This song's metaphorical lyrics are based on the twelfth-century work Mare Ten Bulls (or Ten Ox-herding Pictures), a series of short poems and accompanying pictures that are intended to illustrate the stages of a Mahayana Buddhist practitioner's progression towards enlightenment.
The Canadian's longtime friend and guest singer, Jennifer Warnes, shared on her website how a radiant Cohen came over to her house to share this song with her after he'd been away on a silent retreat. She recalled sitting at her little rented piano, "as Leonard's twelve elegant, spartan verses unfolded.

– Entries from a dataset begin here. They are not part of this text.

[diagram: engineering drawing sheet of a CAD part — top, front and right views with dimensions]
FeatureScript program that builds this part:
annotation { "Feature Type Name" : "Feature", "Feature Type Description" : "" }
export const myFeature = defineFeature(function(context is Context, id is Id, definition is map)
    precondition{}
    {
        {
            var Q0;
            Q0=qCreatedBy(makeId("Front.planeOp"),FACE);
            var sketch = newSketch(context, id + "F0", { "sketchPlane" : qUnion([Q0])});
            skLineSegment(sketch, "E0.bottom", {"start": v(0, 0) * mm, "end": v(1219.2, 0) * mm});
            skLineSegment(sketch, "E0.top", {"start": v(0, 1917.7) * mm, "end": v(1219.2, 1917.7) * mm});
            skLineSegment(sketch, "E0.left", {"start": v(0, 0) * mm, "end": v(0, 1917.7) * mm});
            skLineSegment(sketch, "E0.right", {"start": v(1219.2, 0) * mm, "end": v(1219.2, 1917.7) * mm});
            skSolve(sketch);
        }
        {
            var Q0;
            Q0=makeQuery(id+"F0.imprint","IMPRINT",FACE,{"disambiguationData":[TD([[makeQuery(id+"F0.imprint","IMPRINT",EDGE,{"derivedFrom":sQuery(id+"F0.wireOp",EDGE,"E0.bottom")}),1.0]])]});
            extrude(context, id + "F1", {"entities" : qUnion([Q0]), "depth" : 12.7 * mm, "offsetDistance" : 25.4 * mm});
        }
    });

I remember thinking... something miraculous is happening, right this minute, in my stupid little living room." "Leonard had found some old pictures somewhere," Warnes continued. "They were called The Ten Bulls, old Japanese woodcuts symbolizing the stages of a monk's life on the road to enlightenment. These carvings pictured a boy and a bull, the boy losing the bull, the bull hiding, the boy realizing that the bull was nearby all along. There is a struggle, and finally the boy rides the bull into his little village. 'I thought this would make a great cowboy song,' he joked."
Warnes asked Cohen if he would bend the lyric in a couple of places, for a cowgirl, and he sent her a new version, titled "The Ballad of The Runaway Horse," which can be found on the 20th anniversary reissue edition of Famous Blue Raincoat. Emmylou Harris also recorded this new version for her 1993 album Cowgirl's Prayer.